The Advisors' Blog

This blog features wisdom from respected compensation consultants and lawyers

March 25, 2009

Survey: Companies Making Extensive Change to Executive Pay

Ira Kay and Terri Shuman, Watson Wyatt Worldwide

Last week, we published a survey entitled “Effect of the Economy on Executive Compensation Programs,” which shows companies are making more dramatic changes to their executive pay programs in recognition of the recession and financial markets’ decline. The results reflect that companies continue to re-evaluate the long-term implications of their executive pay policies, but it is still not clear that the changes boards have made are aggressive enough to placate shareholders.

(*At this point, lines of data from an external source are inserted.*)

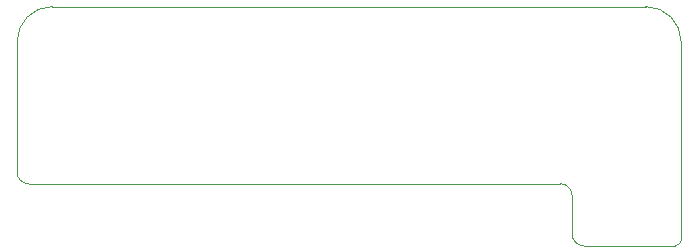
<source format=gm1>
%TF.GenerationSoftware,KiCad,Pcbnew,5.1.9-73d0e3b20d~88~ubuntu20.04.1*%
%TF.CreationDate,2021-04-22T17:18:43+01:00*%
%TF.ProjectId,hat,6861742e-6b69-4636-9164-5f7063625858,rev?*%
%TF.SameCoordinates,Original*%
%TF.FileFunction,Profile,NP*%
%FSLAX46Y46*%
G04 Gerber Fmt 4.6, Leading zero omitted, Abs format (unit mm)*
G04 Created by KiCad (PCBNEW 5.1.9-73d0e3b20d~88~ubuntu20.04.1) date 2021-04-22 17:18:43*
%MOMM*%
%LPD*%
G01*
G04 APERTURE LIST*
%TA.AperFunction,Profile*%
%ADD10C,0.050000*%
%TD*%
G04 APERTURE END LIST*
D10*
X156250000Y-119750000D02*
G75*
G02*
X155750000Y-120250000I-500000J0D01*
G01*
X148000000Y-120250000D02*
G75*
G02*
X147000000Y-119250000I0J1000000D01*
G01*
X146000000Y-115000000D02*
G75*
G02*
X147000000Y-116000000I0J-1000000D01*
G01*
X101000000Y-115000000D02*
G75*
G02*
X100000000Y-114000000I0J1000000D01*
G01*
X100000000Y-103000000D02*
G75*
G02*
X103000000Y-100000000I3000000J0D01*
G01*
X153250000Y-100000000D02*
G75*
G02*
X156250000Y-103000000I0J-3000000D01*
G01*
X156250000Y-103000000D02*
X156250000Y-119750000D01*
X103000000Y-100000000D02*
X153250000Y-100000000D01*
X100000000Y-114000000D02*
X100000000Y-103000000D01*
X146000000Y-115000000D02*
X101000000Y-115000000D01*
X147000000Y-119250000D02*
X147000000Y-116000000D01*
X155750000Y-120250000D02*
X148000000Y-120250000D01*
M02*

</source>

This update to our December, 2008 survey found:

– Fifty-five percent of respondents have frozen salaries – 34 percentage points higher than reported in the December 2008 survey.
– Twenty percent of respondents have reduced or are considering reducing salaries versus only 8 percent in the December 2008 survey.
– Approximately half (48 percent) of respondents plan to decrease this year’s bonus pool, with the decrease to average about 40 percent.
– Thirty-eight percent are making changes to their annual incentive plan performance measures and 30 percent are making changes to their long-term incentive plan measures.
– Twenty-three percent of respondents have added a clawback policy.
– About one-third of respondents are shifting toward time-based restricted stock and performance-based shares.
– One-third of respondents are reducing their long-term incentive grant values, with the average reduction to average at thirty-five percent.
– Only 1 percent of respondents have taken action on underwater stock options, although 17 percent are considering doing so.

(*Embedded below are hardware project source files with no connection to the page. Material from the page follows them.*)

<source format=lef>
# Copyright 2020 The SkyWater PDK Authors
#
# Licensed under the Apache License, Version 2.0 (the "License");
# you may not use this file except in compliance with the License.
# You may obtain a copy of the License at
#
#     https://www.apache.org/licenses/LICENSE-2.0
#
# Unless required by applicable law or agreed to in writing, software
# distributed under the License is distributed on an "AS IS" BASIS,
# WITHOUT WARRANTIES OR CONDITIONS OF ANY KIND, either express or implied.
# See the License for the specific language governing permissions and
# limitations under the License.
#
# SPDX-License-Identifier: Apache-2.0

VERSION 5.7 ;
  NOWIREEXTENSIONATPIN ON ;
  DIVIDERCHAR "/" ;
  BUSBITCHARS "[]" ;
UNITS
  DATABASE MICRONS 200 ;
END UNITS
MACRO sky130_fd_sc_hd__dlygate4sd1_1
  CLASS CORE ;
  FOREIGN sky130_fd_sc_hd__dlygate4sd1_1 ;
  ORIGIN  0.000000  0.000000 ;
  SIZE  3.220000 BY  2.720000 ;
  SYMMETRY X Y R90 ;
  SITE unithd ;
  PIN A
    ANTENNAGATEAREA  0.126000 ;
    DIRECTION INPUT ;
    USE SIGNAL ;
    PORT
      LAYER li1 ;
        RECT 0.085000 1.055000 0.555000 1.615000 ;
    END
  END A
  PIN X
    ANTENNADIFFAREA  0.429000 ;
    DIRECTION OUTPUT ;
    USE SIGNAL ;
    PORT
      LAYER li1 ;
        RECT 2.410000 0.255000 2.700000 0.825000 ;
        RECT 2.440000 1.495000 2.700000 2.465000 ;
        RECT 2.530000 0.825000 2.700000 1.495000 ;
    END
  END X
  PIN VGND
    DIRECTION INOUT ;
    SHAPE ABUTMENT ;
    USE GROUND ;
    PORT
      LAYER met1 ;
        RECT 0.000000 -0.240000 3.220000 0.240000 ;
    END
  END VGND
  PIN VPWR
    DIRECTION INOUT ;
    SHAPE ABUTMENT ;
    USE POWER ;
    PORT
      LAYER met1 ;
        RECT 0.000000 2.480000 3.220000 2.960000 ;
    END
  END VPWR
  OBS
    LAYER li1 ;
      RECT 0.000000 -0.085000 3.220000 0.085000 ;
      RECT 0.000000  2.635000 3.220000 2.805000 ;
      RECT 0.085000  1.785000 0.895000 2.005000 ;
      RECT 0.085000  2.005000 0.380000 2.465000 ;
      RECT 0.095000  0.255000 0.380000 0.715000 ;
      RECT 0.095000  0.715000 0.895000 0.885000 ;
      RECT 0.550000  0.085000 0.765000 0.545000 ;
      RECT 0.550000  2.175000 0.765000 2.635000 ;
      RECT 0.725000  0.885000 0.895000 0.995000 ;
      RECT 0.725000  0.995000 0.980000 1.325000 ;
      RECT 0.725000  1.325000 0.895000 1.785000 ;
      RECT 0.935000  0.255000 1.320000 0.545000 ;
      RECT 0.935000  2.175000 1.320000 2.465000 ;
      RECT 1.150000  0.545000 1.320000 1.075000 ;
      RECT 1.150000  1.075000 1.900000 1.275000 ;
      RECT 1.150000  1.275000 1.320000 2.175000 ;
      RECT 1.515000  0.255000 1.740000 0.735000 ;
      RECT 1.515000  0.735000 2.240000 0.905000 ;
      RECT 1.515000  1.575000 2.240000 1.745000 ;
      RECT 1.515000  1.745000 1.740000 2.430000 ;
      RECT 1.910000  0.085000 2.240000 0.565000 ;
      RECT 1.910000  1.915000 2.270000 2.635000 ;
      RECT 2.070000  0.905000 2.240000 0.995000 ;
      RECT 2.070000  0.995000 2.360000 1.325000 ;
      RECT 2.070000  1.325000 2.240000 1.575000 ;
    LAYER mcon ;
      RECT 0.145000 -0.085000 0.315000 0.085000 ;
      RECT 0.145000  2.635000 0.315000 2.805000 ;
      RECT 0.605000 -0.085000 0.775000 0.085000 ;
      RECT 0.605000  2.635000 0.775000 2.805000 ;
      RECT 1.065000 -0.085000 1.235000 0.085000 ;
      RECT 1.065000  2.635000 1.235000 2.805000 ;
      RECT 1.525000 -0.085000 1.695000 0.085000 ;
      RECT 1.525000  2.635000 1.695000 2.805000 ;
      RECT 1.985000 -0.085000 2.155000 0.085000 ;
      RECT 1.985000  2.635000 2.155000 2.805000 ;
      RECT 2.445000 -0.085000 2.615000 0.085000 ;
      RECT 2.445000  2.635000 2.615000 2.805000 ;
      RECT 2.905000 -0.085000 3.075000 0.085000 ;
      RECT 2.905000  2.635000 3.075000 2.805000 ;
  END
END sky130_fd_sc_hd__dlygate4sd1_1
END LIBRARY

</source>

We also surveyed company views on the current regulatory landscape. Approximately half of companies surveyed said that they were moderately to significantly concerned about “say on pay” measures (56 percent), expanded Compensation Discussion and Analysis (CD&A) disclosures (50 percent), deferred compensation limits (46 percent) and excluding “excessive risk” from compensation programs (43 percent). Despite the latter concern, more than seventy 70 percent of companies surveyed have not added a formal risk assessment process, and sixty-nine percent have not certified in their proxy that a risk assessment has been performed.

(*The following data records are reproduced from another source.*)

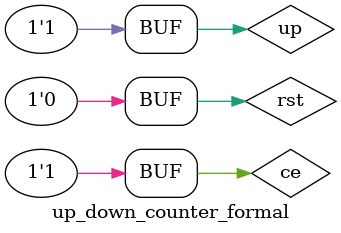
<source format=v>
module up_down_counter_formal ();

wire [7:0] counter_output;
reg rst;
reg clk;
reg ce;
reg up;

initial begin
	rst = 1'b1;
	ce = 1'b1;
	up = 1'b1;
	#1000 rst = 1'b0;
end

`ifdef FORMAL
	reg f_last_clk;
	always @($global_clock) begin
		assume(clk == !f_last_clk);
		f_last_clk <= clk;
		clk <= (clk === 1'b0);
	end
`else
	always #100 clk = (clk === 1'b0);
`endif

up_down_counter 
#(
	.WIDTH(8)
) up_down_counter
(
	.rst_i(rst),
	.clk_i(clk),
	.ce_i(ce),
	.up_i(up),
	.count_o(counter_output)
);

endmodule

</source>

We see these TARP sections relating to excessive risk potentially being expanded (either by regulation or as a good governance practice) to companies outside the financial industry as the notion of actions compensation committees must take to fulfill their fiduciary obligations continues to evolve.

However, we would caution against adopting “conventional wisdom” in changing executive pay architecture, as companies need to find a balance between programs that create adequate incentives for executives to perform versus those that do not encourage excessive risk taking. Watson Wyatt will soon be publishing the results of some very important research on this issue that helps to empirically illustrate those pay elements that are risk “mitigators” versus those that are risk “aggravators.” We think this will be a “must-read” for compensation committees trying to balance these concerns.